BRIEF
Lines holding the word "userSpaceOnUse" are the ones to copy from the data below.

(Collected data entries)
---------------

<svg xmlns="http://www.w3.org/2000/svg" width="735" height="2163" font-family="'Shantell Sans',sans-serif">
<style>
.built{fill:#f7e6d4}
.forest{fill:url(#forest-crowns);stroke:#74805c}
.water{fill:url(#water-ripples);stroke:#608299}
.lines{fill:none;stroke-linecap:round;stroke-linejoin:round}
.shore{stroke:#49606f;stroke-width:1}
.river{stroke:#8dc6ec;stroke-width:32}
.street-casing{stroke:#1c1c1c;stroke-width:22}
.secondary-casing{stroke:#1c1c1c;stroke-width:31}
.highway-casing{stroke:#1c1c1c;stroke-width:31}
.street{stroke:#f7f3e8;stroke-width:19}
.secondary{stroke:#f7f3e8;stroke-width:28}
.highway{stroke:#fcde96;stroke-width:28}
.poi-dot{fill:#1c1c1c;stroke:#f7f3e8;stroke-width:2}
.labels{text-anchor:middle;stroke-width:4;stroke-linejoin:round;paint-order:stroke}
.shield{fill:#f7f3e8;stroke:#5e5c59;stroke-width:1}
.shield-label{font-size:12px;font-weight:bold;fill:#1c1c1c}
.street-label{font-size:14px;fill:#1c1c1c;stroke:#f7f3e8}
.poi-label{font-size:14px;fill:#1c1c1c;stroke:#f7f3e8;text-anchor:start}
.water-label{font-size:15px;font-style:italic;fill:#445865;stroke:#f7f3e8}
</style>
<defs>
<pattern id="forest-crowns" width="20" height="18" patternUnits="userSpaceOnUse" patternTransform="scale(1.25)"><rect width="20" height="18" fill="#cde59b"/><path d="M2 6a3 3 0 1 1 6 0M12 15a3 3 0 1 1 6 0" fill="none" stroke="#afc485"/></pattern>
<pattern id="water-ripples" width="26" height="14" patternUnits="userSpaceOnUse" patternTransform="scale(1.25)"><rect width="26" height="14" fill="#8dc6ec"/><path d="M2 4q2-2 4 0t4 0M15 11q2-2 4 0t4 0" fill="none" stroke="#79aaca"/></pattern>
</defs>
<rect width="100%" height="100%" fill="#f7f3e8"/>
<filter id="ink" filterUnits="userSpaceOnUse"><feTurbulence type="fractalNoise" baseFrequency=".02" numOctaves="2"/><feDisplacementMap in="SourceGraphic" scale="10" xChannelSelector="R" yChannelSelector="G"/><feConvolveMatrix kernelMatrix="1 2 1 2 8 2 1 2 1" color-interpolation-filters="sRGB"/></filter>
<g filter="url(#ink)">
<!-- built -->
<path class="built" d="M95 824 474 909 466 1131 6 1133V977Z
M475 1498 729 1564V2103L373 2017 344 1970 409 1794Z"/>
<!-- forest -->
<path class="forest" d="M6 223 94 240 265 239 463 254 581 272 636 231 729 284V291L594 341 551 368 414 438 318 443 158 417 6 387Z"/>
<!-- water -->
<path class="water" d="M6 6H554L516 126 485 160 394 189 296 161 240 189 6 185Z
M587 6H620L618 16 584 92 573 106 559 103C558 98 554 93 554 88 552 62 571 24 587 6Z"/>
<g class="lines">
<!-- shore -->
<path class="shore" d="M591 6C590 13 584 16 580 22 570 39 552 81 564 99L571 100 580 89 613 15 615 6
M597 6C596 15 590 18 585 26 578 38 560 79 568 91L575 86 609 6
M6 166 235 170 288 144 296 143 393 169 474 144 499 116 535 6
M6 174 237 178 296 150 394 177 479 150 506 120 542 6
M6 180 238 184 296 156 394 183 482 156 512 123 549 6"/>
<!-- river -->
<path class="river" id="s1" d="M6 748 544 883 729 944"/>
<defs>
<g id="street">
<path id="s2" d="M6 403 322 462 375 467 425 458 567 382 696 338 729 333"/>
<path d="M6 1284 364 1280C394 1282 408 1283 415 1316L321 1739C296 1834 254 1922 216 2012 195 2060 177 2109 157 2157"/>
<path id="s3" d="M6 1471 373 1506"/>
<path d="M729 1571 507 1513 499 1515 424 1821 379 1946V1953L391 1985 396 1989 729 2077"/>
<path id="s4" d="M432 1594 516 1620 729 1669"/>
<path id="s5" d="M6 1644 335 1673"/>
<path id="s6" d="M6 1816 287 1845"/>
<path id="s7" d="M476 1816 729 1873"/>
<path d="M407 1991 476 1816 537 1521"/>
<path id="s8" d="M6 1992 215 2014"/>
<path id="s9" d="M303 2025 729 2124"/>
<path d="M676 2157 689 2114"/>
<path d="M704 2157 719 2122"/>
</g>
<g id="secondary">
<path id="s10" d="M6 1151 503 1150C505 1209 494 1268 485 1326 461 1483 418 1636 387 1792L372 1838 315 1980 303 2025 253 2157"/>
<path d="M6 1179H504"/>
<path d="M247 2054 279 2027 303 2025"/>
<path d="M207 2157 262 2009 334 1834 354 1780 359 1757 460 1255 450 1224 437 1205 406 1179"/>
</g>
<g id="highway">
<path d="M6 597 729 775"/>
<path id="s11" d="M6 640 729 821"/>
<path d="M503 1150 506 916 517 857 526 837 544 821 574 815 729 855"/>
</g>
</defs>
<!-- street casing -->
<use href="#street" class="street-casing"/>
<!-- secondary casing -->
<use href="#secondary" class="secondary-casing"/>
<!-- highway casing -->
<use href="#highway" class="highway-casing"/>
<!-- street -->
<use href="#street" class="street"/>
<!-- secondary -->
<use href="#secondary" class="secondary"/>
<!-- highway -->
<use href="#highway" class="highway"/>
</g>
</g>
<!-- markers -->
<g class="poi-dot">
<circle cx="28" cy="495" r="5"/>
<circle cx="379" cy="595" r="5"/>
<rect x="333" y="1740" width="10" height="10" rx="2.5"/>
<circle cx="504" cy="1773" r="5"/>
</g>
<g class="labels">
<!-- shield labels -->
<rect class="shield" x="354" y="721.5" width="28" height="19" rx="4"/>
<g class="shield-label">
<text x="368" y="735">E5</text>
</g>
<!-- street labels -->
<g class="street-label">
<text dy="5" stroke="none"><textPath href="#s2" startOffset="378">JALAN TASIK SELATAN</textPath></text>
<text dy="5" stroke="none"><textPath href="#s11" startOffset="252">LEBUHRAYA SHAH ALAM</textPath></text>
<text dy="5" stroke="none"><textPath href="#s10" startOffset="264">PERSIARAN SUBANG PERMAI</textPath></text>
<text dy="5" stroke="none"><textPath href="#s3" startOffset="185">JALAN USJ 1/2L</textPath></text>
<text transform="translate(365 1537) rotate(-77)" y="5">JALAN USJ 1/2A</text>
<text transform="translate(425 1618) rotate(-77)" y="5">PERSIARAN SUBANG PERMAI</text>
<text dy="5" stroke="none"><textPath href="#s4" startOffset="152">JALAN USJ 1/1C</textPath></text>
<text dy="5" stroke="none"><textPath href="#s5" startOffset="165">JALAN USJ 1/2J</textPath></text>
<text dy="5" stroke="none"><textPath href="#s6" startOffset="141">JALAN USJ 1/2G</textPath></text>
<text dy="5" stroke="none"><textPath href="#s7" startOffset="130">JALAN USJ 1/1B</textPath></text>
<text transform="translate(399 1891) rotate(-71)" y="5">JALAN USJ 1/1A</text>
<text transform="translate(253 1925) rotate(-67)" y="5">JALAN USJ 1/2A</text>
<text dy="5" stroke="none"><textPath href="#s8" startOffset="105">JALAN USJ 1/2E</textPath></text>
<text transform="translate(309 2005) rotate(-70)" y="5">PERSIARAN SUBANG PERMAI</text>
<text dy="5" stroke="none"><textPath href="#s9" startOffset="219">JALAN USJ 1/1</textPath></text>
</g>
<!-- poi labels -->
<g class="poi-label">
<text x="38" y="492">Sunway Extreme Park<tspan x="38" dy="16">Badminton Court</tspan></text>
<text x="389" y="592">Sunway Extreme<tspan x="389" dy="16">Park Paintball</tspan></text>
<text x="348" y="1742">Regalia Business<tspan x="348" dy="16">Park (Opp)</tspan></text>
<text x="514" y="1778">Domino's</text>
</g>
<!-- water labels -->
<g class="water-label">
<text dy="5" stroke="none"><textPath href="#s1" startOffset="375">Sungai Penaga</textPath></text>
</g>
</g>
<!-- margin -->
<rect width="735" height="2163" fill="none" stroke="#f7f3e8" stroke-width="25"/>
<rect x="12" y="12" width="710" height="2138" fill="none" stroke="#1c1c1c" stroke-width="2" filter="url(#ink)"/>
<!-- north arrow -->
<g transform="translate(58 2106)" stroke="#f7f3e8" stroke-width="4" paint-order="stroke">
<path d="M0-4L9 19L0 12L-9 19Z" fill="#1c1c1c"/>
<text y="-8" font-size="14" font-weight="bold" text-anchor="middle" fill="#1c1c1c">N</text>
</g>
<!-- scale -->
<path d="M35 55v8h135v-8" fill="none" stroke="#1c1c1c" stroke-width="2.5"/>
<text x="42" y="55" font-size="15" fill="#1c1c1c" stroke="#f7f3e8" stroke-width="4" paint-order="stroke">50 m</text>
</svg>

---------------

SOLUTION
<pattern id="forest-crowns" width="20" height="18" patternUnits="userSpaceOnUse" patternTransform="scale(1.25)"><rect width="20" height="18" fill="#cde59b"/><path d="M2 6a3 3 0 1 1 6 0M12 15a3 3 0 1 1 6 0" fill="none" stroke="#afc485"/></pattern>
<pattern id="water-ripples" width="26" height="14" patternUnits="userSpaceOnUse" patternTransform="scale(1.25)"><rect width="26" height="14" fill="#8dc6ec"/><path d="M2 4q2-2 4 0t4 0M15 11q2-2 4 0t4 0" fill="none" stroke="#79aaca"/></pattern>
<filter id="ink" filterUnits="userSpaceOnUse"><feTurbulence type="fractalNoise" baseFrequency=".02" numOctaves="2"/><feDisplacementMap in="SourceGraphic" scale="10" xChannelSelector="R" yChannelSelector="G"/><feConvolveMatrix kernelMatrix="1 2 1 2 8 2 1 2 1" color-interpolation-filters="sRGB"/></filter>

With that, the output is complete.